» Records excerpted from a collection
============================================================
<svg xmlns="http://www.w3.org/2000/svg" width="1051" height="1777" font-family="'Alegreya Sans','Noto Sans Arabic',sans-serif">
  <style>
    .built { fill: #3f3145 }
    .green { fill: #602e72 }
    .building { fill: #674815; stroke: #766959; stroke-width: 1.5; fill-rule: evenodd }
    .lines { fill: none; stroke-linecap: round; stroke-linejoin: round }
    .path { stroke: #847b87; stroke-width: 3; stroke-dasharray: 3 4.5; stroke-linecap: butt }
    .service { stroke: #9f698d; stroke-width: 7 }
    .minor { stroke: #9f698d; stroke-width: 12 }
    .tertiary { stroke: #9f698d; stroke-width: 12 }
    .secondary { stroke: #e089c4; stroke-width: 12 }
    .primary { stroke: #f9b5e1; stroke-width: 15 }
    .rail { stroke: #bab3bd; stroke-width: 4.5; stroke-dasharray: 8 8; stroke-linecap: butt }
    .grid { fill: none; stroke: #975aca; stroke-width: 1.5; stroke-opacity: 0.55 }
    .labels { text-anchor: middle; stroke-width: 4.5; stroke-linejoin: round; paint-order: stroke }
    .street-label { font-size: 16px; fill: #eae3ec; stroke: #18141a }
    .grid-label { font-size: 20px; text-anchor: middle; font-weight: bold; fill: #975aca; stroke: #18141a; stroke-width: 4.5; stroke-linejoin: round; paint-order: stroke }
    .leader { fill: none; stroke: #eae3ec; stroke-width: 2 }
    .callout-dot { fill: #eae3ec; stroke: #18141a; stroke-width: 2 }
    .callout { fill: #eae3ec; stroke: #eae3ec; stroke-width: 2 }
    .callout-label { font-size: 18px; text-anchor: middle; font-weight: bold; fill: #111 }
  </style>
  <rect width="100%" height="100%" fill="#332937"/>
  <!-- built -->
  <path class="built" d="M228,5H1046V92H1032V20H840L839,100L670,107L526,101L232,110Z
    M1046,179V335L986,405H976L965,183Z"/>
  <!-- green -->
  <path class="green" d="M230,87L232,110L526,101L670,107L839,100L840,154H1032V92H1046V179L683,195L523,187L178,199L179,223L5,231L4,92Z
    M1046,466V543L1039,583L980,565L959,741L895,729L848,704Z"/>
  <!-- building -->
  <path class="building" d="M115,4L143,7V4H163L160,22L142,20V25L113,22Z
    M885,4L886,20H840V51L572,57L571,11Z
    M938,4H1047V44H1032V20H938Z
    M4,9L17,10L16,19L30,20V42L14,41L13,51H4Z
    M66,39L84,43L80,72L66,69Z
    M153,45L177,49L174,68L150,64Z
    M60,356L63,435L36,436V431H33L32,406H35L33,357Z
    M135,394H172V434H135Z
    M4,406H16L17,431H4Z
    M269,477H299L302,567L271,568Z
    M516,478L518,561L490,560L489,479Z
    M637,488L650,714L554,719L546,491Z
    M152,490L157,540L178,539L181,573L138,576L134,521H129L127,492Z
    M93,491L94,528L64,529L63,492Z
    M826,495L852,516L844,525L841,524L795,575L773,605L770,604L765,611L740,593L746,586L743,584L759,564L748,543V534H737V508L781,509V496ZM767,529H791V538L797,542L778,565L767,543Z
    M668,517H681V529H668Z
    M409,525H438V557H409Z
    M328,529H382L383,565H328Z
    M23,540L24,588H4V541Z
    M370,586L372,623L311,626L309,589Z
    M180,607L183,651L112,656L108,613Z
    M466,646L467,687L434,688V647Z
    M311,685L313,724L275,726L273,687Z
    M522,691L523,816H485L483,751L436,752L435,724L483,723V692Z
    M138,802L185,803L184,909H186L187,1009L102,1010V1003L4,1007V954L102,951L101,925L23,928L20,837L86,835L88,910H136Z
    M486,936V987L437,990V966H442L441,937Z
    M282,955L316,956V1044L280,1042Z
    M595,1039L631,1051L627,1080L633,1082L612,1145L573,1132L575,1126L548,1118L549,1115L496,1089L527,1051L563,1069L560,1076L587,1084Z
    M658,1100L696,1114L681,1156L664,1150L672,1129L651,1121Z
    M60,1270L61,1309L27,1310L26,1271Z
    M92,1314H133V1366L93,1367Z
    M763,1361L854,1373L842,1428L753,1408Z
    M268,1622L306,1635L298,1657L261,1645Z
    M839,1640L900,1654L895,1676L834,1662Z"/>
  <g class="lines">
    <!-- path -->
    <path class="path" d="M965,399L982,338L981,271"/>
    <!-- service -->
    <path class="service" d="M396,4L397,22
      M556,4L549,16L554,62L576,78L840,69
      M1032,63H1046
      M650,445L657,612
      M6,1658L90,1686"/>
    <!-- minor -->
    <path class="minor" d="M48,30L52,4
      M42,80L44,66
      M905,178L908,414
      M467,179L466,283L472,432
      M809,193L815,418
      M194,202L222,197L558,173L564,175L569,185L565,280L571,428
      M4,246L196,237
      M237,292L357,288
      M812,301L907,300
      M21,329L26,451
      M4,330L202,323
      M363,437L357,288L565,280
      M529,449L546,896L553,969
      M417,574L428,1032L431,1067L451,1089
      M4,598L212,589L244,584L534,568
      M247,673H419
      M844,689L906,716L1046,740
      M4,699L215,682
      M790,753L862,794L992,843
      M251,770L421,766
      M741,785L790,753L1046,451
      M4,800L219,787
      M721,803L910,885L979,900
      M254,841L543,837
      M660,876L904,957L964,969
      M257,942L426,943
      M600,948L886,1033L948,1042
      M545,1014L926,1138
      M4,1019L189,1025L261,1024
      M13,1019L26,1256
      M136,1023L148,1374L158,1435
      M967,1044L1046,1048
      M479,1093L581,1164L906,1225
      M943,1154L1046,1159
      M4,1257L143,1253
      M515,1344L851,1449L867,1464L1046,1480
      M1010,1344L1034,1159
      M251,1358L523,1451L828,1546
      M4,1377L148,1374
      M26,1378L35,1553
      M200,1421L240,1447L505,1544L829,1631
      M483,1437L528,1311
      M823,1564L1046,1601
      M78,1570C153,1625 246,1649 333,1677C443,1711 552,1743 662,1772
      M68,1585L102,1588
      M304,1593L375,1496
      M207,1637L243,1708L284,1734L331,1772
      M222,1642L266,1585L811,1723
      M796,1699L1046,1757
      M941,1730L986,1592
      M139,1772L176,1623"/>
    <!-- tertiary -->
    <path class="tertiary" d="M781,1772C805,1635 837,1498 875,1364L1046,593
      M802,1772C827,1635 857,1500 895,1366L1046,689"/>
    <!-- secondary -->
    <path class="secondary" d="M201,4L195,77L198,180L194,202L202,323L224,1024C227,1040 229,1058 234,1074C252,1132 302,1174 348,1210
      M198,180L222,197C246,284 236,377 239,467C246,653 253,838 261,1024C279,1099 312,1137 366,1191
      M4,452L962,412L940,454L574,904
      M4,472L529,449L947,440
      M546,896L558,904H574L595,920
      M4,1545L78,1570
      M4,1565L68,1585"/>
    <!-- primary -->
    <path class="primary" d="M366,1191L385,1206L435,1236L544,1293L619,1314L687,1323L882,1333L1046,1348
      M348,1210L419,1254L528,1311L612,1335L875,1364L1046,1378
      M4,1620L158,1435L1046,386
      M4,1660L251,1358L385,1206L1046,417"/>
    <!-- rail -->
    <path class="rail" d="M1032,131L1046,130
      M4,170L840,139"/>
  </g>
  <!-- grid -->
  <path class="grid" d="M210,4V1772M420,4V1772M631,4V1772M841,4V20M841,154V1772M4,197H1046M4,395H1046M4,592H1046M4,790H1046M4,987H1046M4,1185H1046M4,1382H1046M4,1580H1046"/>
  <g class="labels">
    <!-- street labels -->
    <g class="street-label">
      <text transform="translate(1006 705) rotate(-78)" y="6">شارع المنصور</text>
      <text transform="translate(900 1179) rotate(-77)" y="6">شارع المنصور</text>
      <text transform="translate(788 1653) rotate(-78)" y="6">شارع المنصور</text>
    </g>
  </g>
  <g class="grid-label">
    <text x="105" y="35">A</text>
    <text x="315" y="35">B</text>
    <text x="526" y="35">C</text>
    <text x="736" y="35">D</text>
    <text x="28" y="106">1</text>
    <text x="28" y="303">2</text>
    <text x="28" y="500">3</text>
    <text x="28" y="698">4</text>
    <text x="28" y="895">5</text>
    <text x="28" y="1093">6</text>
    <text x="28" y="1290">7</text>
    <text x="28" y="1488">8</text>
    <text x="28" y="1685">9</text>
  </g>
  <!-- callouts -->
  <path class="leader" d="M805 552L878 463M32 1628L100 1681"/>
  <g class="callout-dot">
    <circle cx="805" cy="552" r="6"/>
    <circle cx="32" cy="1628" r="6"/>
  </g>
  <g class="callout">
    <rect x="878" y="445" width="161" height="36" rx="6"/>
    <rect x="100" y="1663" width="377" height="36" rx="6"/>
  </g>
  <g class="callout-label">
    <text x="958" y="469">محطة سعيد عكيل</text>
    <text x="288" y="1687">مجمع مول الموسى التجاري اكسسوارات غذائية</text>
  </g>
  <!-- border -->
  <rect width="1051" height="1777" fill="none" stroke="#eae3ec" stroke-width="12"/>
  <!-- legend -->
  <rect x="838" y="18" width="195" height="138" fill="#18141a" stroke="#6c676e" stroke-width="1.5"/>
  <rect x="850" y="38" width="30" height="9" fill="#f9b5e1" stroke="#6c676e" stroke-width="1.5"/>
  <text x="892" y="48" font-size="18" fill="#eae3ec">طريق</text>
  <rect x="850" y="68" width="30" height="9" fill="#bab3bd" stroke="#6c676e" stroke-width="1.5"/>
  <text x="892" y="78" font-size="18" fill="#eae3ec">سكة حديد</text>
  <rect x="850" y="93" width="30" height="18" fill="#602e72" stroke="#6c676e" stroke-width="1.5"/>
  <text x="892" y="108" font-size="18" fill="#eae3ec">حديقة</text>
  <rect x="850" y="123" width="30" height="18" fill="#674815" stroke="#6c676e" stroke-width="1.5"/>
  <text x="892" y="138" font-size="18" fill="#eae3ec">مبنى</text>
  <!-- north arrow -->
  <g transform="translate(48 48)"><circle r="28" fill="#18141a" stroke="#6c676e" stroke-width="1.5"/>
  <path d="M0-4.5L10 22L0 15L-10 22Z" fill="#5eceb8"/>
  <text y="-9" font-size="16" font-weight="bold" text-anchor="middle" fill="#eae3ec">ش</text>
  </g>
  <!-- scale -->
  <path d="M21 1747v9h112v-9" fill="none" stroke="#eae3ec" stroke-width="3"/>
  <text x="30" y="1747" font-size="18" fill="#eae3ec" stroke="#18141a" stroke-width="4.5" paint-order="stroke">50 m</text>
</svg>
============================================================
» Task goal
Find each line in the records that includes the word "lines". Report the total and nothing more.

» Response to this exercise
2